When a mute girl gives a hand job, is it oral?
What do Rapboat and Caseoh have in common?
They're both chubby.
Yo mama so fat, she ate McDonald's!
I'm evilest-evil man.
"Yes, you are," scared guy.
No, me, it me: Evil super evil boy!
Why are Black people getting stronger?
Because the TVs are getting bigger.
What’s the best part of having sex with a pregnant woman?
You can have sex and a blow job at the same time.
In honor of Diddy:
The ice cream machine at McDonald's now works!
Q: Why did Hitler shoot himself?
A: Because his mother taught him to take out the trash.
Why did Hellen Keller's dog run away?
I'm sure you would run away if your name was kjdhfkuaysbgfbkuejgf.
You know Mark once said, "Go away, Freddy, or I'll suck your dick!"
Why did the frog take the train to work? His car got toad.
A UN survey asked the following: Please, in your honest opinion, could you give your thoughts on the food shortages in the rest of the world?
It was a failure because:
South Americans don’t know the word “please.”
Eastern Europeans don’t know the word “honest.”
Middle Easterns don’t know the word “opinion.”

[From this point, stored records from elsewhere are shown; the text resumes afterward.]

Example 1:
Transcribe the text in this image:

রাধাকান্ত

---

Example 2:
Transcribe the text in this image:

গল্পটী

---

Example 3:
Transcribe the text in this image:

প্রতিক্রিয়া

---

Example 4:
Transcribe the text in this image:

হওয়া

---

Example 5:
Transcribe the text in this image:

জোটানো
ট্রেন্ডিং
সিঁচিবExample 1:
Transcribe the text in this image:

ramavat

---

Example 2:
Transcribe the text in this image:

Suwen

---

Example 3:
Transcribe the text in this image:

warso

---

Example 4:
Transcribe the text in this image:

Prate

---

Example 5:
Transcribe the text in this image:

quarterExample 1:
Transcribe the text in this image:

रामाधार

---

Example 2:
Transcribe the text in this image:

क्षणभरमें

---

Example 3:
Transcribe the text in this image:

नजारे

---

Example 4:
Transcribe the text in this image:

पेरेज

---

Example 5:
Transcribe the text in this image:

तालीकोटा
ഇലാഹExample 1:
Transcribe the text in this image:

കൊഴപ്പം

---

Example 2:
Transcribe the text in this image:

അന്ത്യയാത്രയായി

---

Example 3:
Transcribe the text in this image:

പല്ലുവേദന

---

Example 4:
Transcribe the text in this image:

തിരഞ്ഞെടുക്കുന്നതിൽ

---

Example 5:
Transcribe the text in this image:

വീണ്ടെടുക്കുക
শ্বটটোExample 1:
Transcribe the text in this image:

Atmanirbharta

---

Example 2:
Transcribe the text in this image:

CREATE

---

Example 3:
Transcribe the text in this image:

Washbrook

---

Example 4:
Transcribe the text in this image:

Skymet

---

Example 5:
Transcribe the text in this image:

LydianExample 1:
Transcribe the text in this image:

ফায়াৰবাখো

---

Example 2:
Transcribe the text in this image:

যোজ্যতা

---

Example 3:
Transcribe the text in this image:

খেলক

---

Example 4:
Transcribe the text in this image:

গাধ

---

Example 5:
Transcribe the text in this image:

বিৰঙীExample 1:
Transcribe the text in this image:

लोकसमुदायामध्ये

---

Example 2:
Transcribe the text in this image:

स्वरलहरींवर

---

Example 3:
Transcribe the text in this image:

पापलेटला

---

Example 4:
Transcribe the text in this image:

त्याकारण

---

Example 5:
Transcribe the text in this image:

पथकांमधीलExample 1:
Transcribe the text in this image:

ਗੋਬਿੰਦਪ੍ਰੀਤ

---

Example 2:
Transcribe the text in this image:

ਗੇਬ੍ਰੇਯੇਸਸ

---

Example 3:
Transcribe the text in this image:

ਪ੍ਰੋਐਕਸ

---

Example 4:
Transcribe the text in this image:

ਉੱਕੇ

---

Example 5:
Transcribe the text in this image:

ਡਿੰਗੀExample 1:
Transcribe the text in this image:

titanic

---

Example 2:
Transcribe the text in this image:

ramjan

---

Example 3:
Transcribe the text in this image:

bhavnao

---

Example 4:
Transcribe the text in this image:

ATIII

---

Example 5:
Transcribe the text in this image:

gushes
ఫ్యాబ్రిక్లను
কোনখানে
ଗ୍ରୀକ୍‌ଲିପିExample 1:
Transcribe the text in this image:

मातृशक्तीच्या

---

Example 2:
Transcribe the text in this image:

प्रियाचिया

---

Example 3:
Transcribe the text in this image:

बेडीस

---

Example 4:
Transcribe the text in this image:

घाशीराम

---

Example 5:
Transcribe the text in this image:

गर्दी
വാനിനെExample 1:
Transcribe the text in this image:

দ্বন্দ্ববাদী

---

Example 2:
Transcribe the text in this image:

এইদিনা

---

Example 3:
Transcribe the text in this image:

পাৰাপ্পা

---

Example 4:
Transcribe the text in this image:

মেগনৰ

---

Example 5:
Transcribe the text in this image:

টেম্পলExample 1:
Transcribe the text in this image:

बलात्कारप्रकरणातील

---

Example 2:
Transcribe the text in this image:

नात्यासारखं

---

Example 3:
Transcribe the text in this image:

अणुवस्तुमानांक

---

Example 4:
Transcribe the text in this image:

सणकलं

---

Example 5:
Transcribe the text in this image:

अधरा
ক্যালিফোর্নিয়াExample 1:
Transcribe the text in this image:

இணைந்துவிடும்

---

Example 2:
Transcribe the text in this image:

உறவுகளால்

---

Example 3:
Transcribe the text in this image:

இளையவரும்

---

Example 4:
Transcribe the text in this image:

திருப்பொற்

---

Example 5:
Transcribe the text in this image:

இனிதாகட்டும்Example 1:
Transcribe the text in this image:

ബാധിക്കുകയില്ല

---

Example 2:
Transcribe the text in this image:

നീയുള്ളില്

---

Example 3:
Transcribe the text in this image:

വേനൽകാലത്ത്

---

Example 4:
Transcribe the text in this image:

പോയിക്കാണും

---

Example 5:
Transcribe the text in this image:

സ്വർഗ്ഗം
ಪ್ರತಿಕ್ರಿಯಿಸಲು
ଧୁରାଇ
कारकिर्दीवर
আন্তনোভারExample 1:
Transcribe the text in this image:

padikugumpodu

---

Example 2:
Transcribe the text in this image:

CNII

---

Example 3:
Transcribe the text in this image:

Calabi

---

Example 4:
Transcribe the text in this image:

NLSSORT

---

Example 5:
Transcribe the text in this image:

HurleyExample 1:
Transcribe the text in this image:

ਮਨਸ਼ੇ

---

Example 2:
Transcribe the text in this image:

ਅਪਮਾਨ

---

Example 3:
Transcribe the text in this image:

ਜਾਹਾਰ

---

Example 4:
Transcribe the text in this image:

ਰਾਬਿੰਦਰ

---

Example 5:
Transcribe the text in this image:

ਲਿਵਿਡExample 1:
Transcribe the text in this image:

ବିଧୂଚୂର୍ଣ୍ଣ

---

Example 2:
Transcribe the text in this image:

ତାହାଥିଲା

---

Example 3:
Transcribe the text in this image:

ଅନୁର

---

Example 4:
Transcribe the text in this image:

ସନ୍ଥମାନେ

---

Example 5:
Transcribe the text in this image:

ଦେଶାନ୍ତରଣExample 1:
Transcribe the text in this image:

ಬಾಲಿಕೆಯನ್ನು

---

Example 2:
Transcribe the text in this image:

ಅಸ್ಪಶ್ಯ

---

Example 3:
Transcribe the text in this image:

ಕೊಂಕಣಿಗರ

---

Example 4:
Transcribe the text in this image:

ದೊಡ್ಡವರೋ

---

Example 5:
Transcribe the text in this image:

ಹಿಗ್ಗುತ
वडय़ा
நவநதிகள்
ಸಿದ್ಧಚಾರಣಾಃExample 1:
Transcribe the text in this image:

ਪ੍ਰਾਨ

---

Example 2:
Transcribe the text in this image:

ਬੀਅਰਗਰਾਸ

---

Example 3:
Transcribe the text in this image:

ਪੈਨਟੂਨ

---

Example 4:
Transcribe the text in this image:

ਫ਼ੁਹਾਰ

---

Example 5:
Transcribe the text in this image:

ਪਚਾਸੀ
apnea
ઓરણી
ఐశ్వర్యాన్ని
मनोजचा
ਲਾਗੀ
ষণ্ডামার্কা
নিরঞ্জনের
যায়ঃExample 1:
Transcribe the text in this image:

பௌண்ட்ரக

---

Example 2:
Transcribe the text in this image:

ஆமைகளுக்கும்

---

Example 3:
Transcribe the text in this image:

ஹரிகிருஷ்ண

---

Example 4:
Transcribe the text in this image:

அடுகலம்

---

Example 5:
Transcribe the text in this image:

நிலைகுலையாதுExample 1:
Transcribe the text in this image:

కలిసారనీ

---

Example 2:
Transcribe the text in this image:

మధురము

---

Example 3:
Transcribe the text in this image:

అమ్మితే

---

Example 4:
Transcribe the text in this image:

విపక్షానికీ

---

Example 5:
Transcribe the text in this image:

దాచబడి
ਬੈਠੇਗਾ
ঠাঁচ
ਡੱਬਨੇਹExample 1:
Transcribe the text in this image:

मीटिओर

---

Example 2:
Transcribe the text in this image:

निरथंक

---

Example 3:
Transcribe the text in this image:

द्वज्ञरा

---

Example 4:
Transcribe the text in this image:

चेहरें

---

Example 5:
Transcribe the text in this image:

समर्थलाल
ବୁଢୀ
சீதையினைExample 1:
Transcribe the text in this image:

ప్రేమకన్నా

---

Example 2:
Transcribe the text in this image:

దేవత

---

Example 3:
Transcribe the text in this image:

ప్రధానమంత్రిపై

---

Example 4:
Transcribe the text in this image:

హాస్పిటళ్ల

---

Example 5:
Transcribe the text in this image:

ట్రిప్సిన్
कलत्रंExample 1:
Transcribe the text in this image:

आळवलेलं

Balkans don’t know the word “give.”
Chinese don’t know the word “thoughts.”
Africans don’t know the word “food.”
Western Europeans don’t know the word “shortage.”
Americans don’t know the words “the rest of the world.”
Then they simply explained “just donate healthy food to the global south to help.” But that still didn’t sit right with everyone, because Israelis do not know the word “donate,” and Pacific Islanders do not know the words “healthy food.”
I went to the dump truck today, and my wife said, "Thanks for visiting."
What do you call a white guy who can actually dance? Jewish.
Why do disabled people make good golfers?
Because they're always handicapped.
My jokes are so dark that I am surprised that the cops didn't shoot them yet.
Trees are just bushes with lift kits.
I asked a person in a wheelchair if they wanted to fight. All I had to do is say, "Stand up!"
A guy is walking down the street when he almost steps in something. He looks down and says, "Looks like shit."
He crouches down and smells it, "Smells like shit."
He sticks his finger in, tastes it, "Tastes like shit."
He then smiles and says, "Well, good thing I didn't step on it!"
What does an orphan and a military man not have in common? Neither gets to go back home.